Faturanın delil olması ile ticari defterlerin delil olması birbirinden farklıdır. 6102 sayılı TTK’nın 21/2. maddeye göre faturaya itiraz edilmemiş ise içeriği kesinleşir ise de akdî ilişkinin yazılı delillerle ispatı gerekir. Fatura ticari defterlere kayıt edilmiş ise artık faturanın delil olmasıyla ilgili bu maddeye değil ticari defterlerin delil olmasıyla ilgili TTK’nın 222. maddeye bakmak gerekir. Bu nedenle ticari defterlere kaydedilmiş fatura akdi ilişkinin varlığını da kanıtlar. Faturayı teslim aldıktan sonra süresi içinde itiraz ve iade etmeyerek ticari defterlerine kaydeden kimse, bu faturanın mal veya hizmet aldığı için geçerli bir sözleşme ilişkisine göre düzenlendiğini kabul etmiş sayılır ve fatura nedeniyle mal veya hizmet almadığını, bu faturadan dolayı borçlu olmadığını yazılı veya kesin delillerle ispatlaması gerekir.
Dosyamıza getirtilen …. İcra müdürlüğünün … Esas sayılı takip dosyasının incelenmesinde; davacı tarafından davalı aleyhine toplam 63.648,57 TL üzerinden icra takibi yapıldığı, davalının itirazı üzerine takibin durduğu, itirazın süresinde ve usulüne uygun yapıldığı, buna göre davanın, bir yıllık hak düşürücü süre içerisinde açıldığı anlaşılmıştır.

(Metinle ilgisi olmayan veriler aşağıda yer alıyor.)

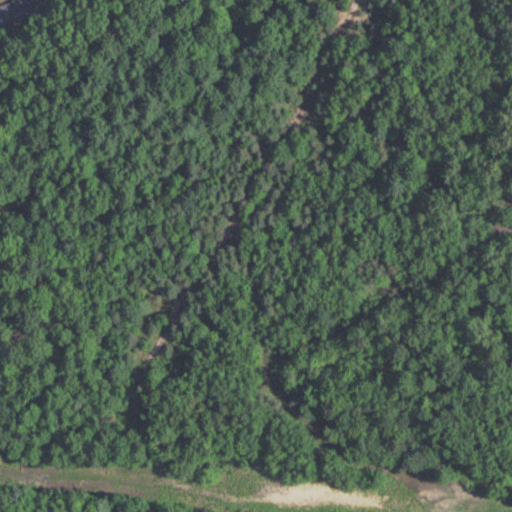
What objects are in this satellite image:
building: (16, 10)
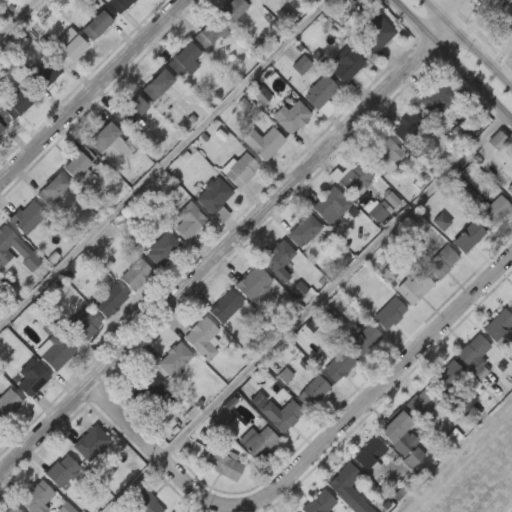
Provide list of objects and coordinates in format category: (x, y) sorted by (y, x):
building: (118, 4)
building: (119, 5)
road: (495, 6)
road: (443, 7)
building: (234, 9)
building: (233, 10)
building: (507, 10)
road: (14, 14)
road: (499, 23)
building: (95, 26)
building: (96, 26)
building: (210, 34)
building: (376, 34)
building: (376, 34)
building: (209, 36)
road: (467, 45)
building: (68, 48)
building: (68, 48)
building: (183, 61)
building: (184, 61)
road: (450, 63)
building: (346, 64)
building: (346, 65)
building: (300, 66)
building: (46, 75)
building: (44, 78)
building: (157, 85)
building: (157, 86)
road: (86, 89)
building: (320, 93)
building: (319, 94)
building: (261, 97)
building: (438, 99)
building: (439, 100)
building: (17, 104)
building: (16, 105)
building: (130, 112)
building: (131, 112)
building: (291, 117)
building: (292, 118)
building: (2, 124)
building: (407, 129)
building: (1, 130)
building: (406, 130)
building: (462, 133)
building: (109, 141)
building: (111, 141)
building: (497, 141)
building: (497, 142)
building: (263, 143)
building: (262, 144)
building: (385, 152)
building: (384, 156)
road: (161, 160)
building: (78, 165)
building: (76, 167)
building: (239, 170)
building: (240, 171)
building: (352, 179)
building: (355, 180)
building: (509, 188)
building: (52, 189)
building: (52, 191)
building: (213, 197)
building: (214, 199)
building: (330, 207)
building: (331, 207)
building: (376, 211)
building: (492, 211)
building: (494, 212)
building: (26, 218)
building: (27, 218)
building: (188, 221)
building: (187, 222)
building: (441, 222)
building: (303, 231)
building: (304, 232)
building: (468, 237)
building: (469, 239)
road: (222, 249)
building: (162, 250)
building: (15, 251)
building: (162, 251)
building: (15, 252)
building: (278, 261)
building: (278, 262)
building: (441, 262)
building: (441, 263)
building: (388, 274)
building: (135, 275)
building: (135, 276)
building: (253, 284)
building: (252, 285)
building: (414, 288)
building: (414, 289)
building: (298, 290)
building: (110, 302)
building: (110, 303)
building: (510, 306)
building: (225, 308)
building: (225, 308)
road: (302, 314)
building: (389, 314)
building: (389, 315)
building: (496, 320)
building: (498, 325)
building: (82, 326)
building: (337, 326)
building: (81, 327)
building: (358, 338)
building: (202, 339)
building: (201, 340)
building: (365, 340)
building: (54, 349)
building: (54, 353)
building: (474, 353)
building: (474, 356)
building: (174, 360)
building: (174, 361)
building: (336, 361)
building: (338, 366)
building: (448, 376)
building: (31, 378)
building: (450, 378)
building: (31, 379)
building: (153, 387)
building: (146, 392)
building: (312, 392)
building: (312, 393)
building: (8, 404)
building: (422, 404)
building: (8, 405)
building: (422, 405)
building: (277, 413)
building: (286, 417)
building: (234, 428)
building: (398, 434)
building: (444, 437)
building: (402, 440)
building: (257, 442)
building: (89, 443)
building: (257, 443)
building: (91, 444)
road: (311, 451)
road: (454, 454)
building: (369, 455)
building: (370, 455)
building: (412, 458)
building: (219, 464)
building: (219, 465)
building: (62, 472)
building: (62, 472)
building: (347, 489)
building: (348, 489)
building: (36, 497)
building: (36, 497)
building: (145, 503)
building: (145, 503)
building: (319, 503)
building: (320, 503)
building: (65, 508)
building: (12, 509)
building: (65, 509)
building: (13, 510)
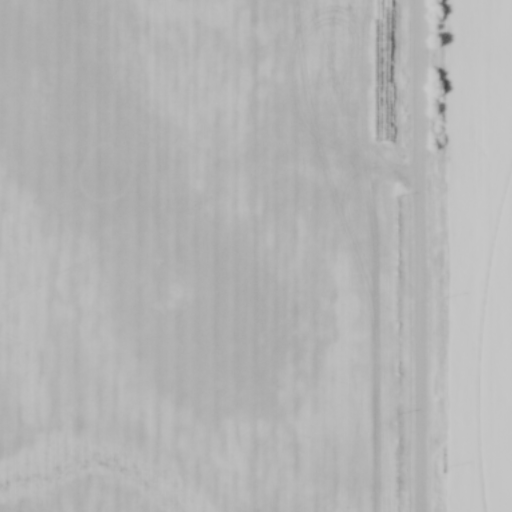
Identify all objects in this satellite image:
road: (420, 256)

Dosya konusunda uzman bilirkişi heyetine tevdi edilerek dava konusu alacağa ilişkin ayrıntılı rapor hazırlaması talep edilmiş heyet raporunda ” Davacı ile Davalının inceleme konusu yapılan 2014 yılları ticari defterlerinin 6762 sayılı (Mülga) TTK.m.66, HMK 222 md. ve 6102 sayılı TTK 64/3 md. gereğince lehine delil niteliğinin bulunduğu, Davacının ticari defter kayıtlarında davalıdan 65,000,00-TL alacağının olduğu, icra takibine konu olan 63.238,59-TL Toplam tutarlı faturalarla ticari defter kayıtlarının uyumsuz olduğu, Davaya konu olan 63.238,59-TL tutarlı faturaların davalıya tebliğ edildiğine dair kaşe İmzalı nüshaların görülmediği, fatura tebliğ usullerinin TBK 552. Madde ve TTK 21. Maddesine göre yapılmadığı. Davacının davalıya düzenlediği faturaları icra takibi öncesinde davalıya tebliğ ettiğine dair tespit yapılmadığı, Sayın mahkemenizin davaya konu 4 adet fatura üzerinden davacının takip ve dava tarihi itibariyle davalı yandan bakiye cari hesap bulunmadığı” şeklinde raporunu sunmuşlardır.
Bilirkişi raporu ve dosya içeriğinden anlaşıldığı üzere dava konusu dört faturanın davalı tarafın ticari defterlerinde kayıtlı olmadığı, davaya konu faturaların tebliğlerine ilişkin usulüne uygun tebliğ edildiğini gösterir yazılı belge olmadığı davalının aralarında ticari ilişki olduğuna yönelik itirazının bulunmadığı ancak davacı yanca sunulan bu faturalara itiraz ettiği görülmüştür.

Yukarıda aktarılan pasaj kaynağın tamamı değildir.